Menstrual Cups: Your Questions Answered
Menstrual cups are becoming more and more popular with women these days. It’s either they are preached or frowned upon a lot. These cups offer a more cost-effective, eco-friendly, and less leakage option for women to manage their menstruation.
Even though many women patronize menstrual cups, there are still a large number of women who are reluctant to use them. The main reason being that it can get unsanitary when taking out the cup and the fear that it may cause discomfort. To know more about menstrual cups, read below.
What is a menstrual cup?
A menstrual cup is a bell-shaped object that you insert in your vaginal canal to collect menstrual fluid, which you can empty, clean, and insert again when necessary. It sits right below the cervix. The materials used are flexible and soft silicone, plastic, or rubber, which are reusable.
The menstrual cup has been around since the 1930s. It was still a taboo then because of the religious and cultural beliefs of people about touching the genitals and touching the menstrual fluid. Further, it’s still not used as much as tampons and pads, as 98% of American women still use tampons and pads religiously.
It can be worn for an average of 4-12 hours, depending on how heavy the flow is. After this, you take them out, clean, and insert back in. However, some brands make disposable menstrual cups. A cup can be used up to 10 years, depending on how you take care of them.
Is it safe to use?
Menstrual cups are safer to use than tampons. With them, there is less risk of getting Toxic Shock Syndrome that is usually present when using super-absorbent tampons. Also, your vagina is not dried up, so the healthy bacteria are still in your feminine area. Studies also show that there is reduced bacterial vaginosis and candidiasis in using menstrual cups.
Will it fit me?
Size is the essential factor of the menstrual cup. Having the right size of the menstrual cup means comfort and no leakage. Some doctors recommend that you know whether you have a long vaginal canal or a short vaginal canal. By identifying, you will also see whether you will need big size or small size.
Bigger sizes are also recommended for those who have already given birth vaginally. The smaller sizes, like the small daisy cup, are recommended for women who have not yet experienced intercourse. They are also perfect for first-time menstrual cup users and women who have not given birth yet. Smaller sizes are also ideal for those who have a low cervix.
Some brands offer small and big sizes of menstrual cups, so you will find a size that is right for you. If one doesn’t fit, don’t be afraid to try another one in a different brand or size. You might find the perfect size for you.
How do you put them in and get them out?
——
### What you need to do
A. Summarize the text on menstrual cups in two sentences.
B. Carry the text on menstrual cups further, picking up right after its final heading.

Records from a data collection:
——
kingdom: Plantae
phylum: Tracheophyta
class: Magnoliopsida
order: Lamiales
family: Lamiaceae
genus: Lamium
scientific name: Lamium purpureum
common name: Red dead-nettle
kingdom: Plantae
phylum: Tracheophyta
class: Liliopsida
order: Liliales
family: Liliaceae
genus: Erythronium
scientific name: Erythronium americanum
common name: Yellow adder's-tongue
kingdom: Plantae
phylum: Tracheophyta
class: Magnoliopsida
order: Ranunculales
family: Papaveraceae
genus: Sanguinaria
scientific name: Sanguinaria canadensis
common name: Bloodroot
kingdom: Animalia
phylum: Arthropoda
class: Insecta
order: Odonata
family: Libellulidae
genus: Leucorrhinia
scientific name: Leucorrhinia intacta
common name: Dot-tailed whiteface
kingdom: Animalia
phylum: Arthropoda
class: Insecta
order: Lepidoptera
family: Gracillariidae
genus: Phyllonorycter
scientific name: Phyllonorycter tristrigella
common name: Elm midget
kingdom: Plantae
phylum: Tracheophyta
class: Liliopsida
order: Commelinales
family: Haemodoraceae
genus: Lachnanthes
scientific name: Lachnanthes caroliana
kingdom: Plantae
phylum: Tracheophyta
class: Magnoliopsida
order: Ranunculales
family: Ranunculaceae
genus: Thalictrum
——
### Answers
A. Menstrual cups are reusable, bell-shaped cups made of silicone, plastic, or rubber that are inserted into the vaginal canal to collect menstrual fluid, and they offer a cost-effective, eco-friendly option with less leakage. They carry less risk of Toxic Shock Syndrome than super-absorbent tampons, and choosing the right size, which depends on factors such as the length of the vaginal canal and whether a woman has given birth vaginally, means comfort and no leakage.

B.
Getting them inside your vaginal canal can be awkward and uncomfortable at first. However, over time, you will learn techniques on how to comfortably place them inside your vaginal canal and remove them. Below is the step by step process on how to put the cup inside.
- Sanitize the menstrual cup by soaking it in boiling water for 5-10 minutes. Also, wash your hands with water and soap so that your hands are clean when touching your feminine area.
- Fold the cup before inserting it. There are many ways to fold the cup so that it will fit your vaginal opening. You can fold them in half, C-fold or U-fold, punch-down fold, or 7-fold.
- You can now insert the cup. You can do it by squatting or standing up, depending on what’s comfortable for you. Push it, making the rim face upward. Once the rim is inside, push it more until the cup unfolds inside.
- The cup should pop open. Make sure that the cup unfolds inside. Reach out for the base of the cup. It should feel oval or round. If there are folds, then twist the menstrual cup until it pops open or unfolds. Once twisted, it will make a suction or a seal to avoid leakage.
- After 4-12 hours, you can remove them by pulling the stem of the cup and use your abdominal muscles to help push the cup out. Once slightly pulled out, pinch the base to remove the suction or seal. Keep the cup upright to avoid spillage.
How to sanitize them?
It would be best if you kept the menstrual cup clean. Once out from your vaginal canal, wash it with water and soap. Sanitize the cup by putting in boiling water for 5-10 minutes. However, do not leave it longer because it might ruin the cup. Make sure that it is clean before putting it back inside your body.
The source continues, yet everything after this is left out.